David A. Lifson, president-elect of the New York State Society of Certified Public Accountants, said, “The AMT is in substance, predominately a secret tax on the portion of our income paid over as taxes to state and local governments to provide community services, such as schools, public safety and low income household support. To a lesser extent, it also quietly takes back tax savings from family tax relief mechanisms and benefits built into the regular tax system, and deductions that might be otherwise allowed relating to the production of gross income.” Mr. Lifson offered five examples of very different families with one common feature: each was subject to the AMT. He noted that all of the families “were compiled from hundreds of similar examples for the 2006 income tax year to illustrate how the AMT is affecting average Americans who pay income tax.” He concluded his remarks by advocating a repeal of the AMT; he said that if repeal was not possible “then major reform to the AMT is needed. Increasing and indexing the AMT exemption amounts to a figure much larger than today would remove more Americans from this needlessly complex burden.”

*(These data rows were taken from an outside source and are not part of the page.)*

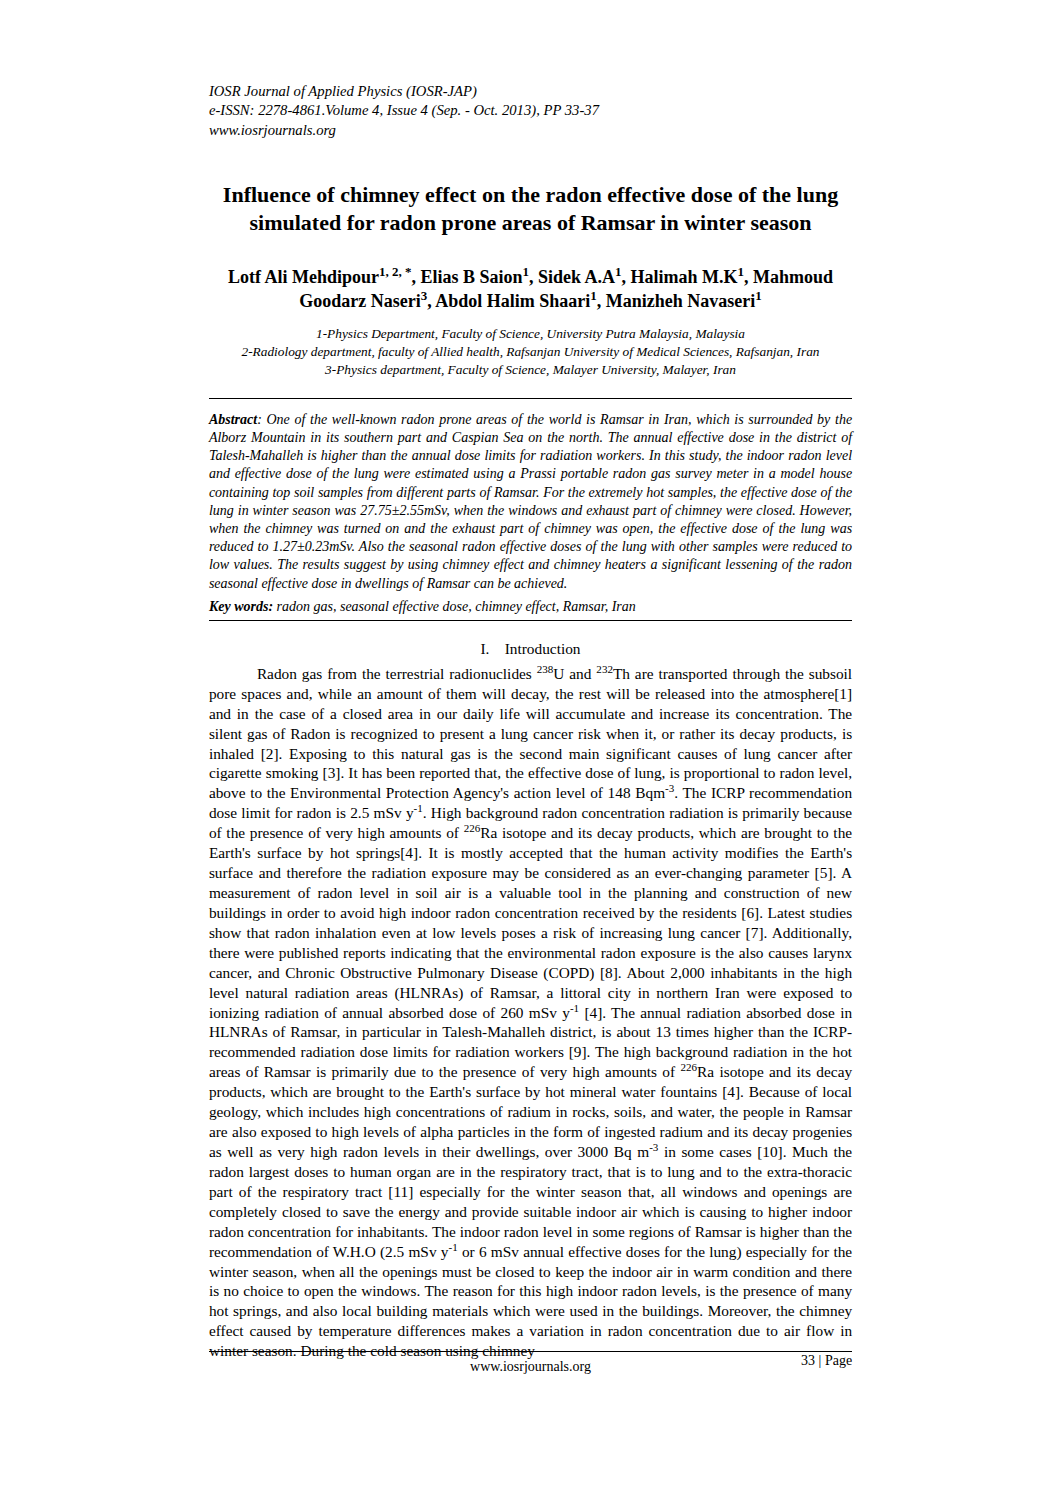IOSR Journal of Applied Physics (IOSR-JAP)
e-ISSN: 2278-4861.Volume 4, Issue 4 (Sep. - Oct. 2013), PP 33-37
www.iosrjournals.org
Influence of chimney effect on the radon effective dose of the lung simulated for radon prone areas of Ramsar in winter season
Lotf Ali Mehdipour1, 2, *, Elias B Saion1, Sidek A.A1, Halimah M.K1, Mahmoud Goodarz Naseri3, Abdol Halim Shaari1, Manizheh Navaseri1
1-Physics Department, Faculty of Science, University Putra Malaysia, Malaysia
2-Radiology department, faculty of Allied health, Rafsanjan University of Medical Sciences, Rafsanjan, Iran
3-Physics department, Faculty of Science, Malayer University, Malayer, Iran
Abstract: One of the well-known radon prone areas of the world is Ramsar in Iran, which is surrounded by the Alborz Mountain in its southern part and Caspian Sea on the north. The annual effective dose in the district of Talesh-Mahalleh is higher than the annual dose limits for radiation workers. In this study, the indoor radon level and effective dose of the lung were estimated using a Prassi portable radon gas survey meter in a model house containing top soil samples from different parts of Ramsar. For the extremely hot samples, the effective dose of the lung in winter season was 27.75±2.55mSv, when the windows and exhaust part of chimney were closed. However, when the chimney was turned on and the exhaust part of chimney was open, the effective dose of the lung was reduced to 1.27±0.23mSv. Also the seasonal radon effective doses of the lung with other samples were reduced to low values. The results suggest by using chimney effect and chimney heaters a significant lessening of the radon seasonal effective dose in dwellings of Ramsar can be achieved.
Key words: radon gas, seasonal effective dose, chimney effect, Ramsar, Iran
I. Introduction
Radon gas from the terrestrial radionuclides 238U and 232Th are transported through the subsoil pore spaces and, while an amount of them will decay, the rest will be released into the atmosphere[1] and in the case of a closed area in our daily life will accumulate and increase its concentration. The silent gas of Radon is recognized to present a lung cancer risk when it, or rather its decay products, is inhaled [2]. Exposing to this natural gas is the second main significant causes of lung cancer after cigarette smoking [3]. It has been reported that, the effective dose of lung, is proportional to radon level, above to the Environmental Protection Agency's action level of 148 Bqm-3. The ICRP recommendation dose limit for radon is 2.5 mSv y-1. High background radon concentration radiation is primarily because of the presence of very high amounts of 226Ra isotope and its decay products, which are brought to the Earth's surface by hot springs[4]. It is mostly accepted that the human activity modifies the Earth's surface and therefore the radiation exposure may be considered as an ever-changing parameter [5]. A measurement of radon level in soil air is a valuable tool in the planning and construction of new buildings in order to avoid high indoor radon concentration received by the residents [6]. Latest studies show that radon inhalation even at low levels poses a risk of increasing lung cancer [7]. Additionally, there were published reports indicating that the environmental radon exposure is the also causes larynx cancer, and Chronic Obstructive Pulmonary Disease (COPD) [8]. About 2,000 inhabitants in the high level natural radiation areas (HLNRAs) of Ramsar, a littoral city in northern Iran were exposed to ionizing radiation of annual absorbed dose of 260 mSv y-1 [4]. The annual radiation absorbed dose in HLNRAs of Ramsar, in particular in Talesh-Mahalleh district, is about 13 times higher than the ICRP-recommended radiation dose limits for radiation workers [9]. The high background radiation in the hot areas of Ramsar is primarily due to the presence of very high amounts of 226Ra isotope and its decay products, which are brought to the Earth's surface by hot mineral water fountains [4]. Because of local geology, which includes high concentrations of radium in rocks, soils, and water, the people in Ramsar are also exposed to high levels of alpha particles in the form of ingested radium and its decay progenies as well as very high radon levels in their dwellings, over 3000 Bq m-3 in some cases [10]. Much the radon largest doses to human organ are in the respiratory tract, that is to lung and to the extra-thoracic part of the respiratory tract [11] especially for the winter season that, all windows and openings are completely closed to save the energy and provide suitable indoor air which is causing to higher indoor radon concentration for inhabitants. The indoor radon level in some regions of Ramsar is higher than the recommendation of W.H.O (2.5 mSv y-1 or 6 mSv annual effective doses for the lung) especially for the winter season, when all the openings must be closed to keep the indoor air in warm condition and there is no choice to open the windows. The reason for this high indoor radon levels, is the presence of many hot springs, and also local building materials which were used in the buildings. Moreover, the chimney effect caused by temperature differences makes a variation in radon concentration due to air flow in winter season. During the cold season using chimney
www.iosrjournals.org
33 | Page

Joel Campbell, a taxpayer living in Northern Virginia, described how the increasing value of his home made his family subject to the AMT: “The increasing real estate tax plus the amounts paid for the state income tax and the local personal property tax, none of which are deductible for the alternative minimum tax, is the cause of my being subject to the AMT. This is of course on top of the loss of middle class deductions for things like college tuition payments.” He continued, “With the average citizen attempting to fund education for their children, retirement for themselves and provide health care for the family, all of which are increasing faster than income or inflation, any loss of disposable income is a cause for concern. The desire of all working persons is to increase their earnings; however, the AMT seems to be a disincentive to having increased earnings. As earnings increase, so do state and local income taxes. Additionally, there is the tendency to move to a larger home and thus increase real property tax and all this increases the chances of being hit by the AMT.”
Additional witnesses included: Michael K. Day, Sr., president of Baltimore County Professional Fire Fighters Association; Jon A. Nixon, a partner at Katzman Weinstein and Co.; and Joseph W. Walloch, on behalf of the American Institute of Certified Public Accountants.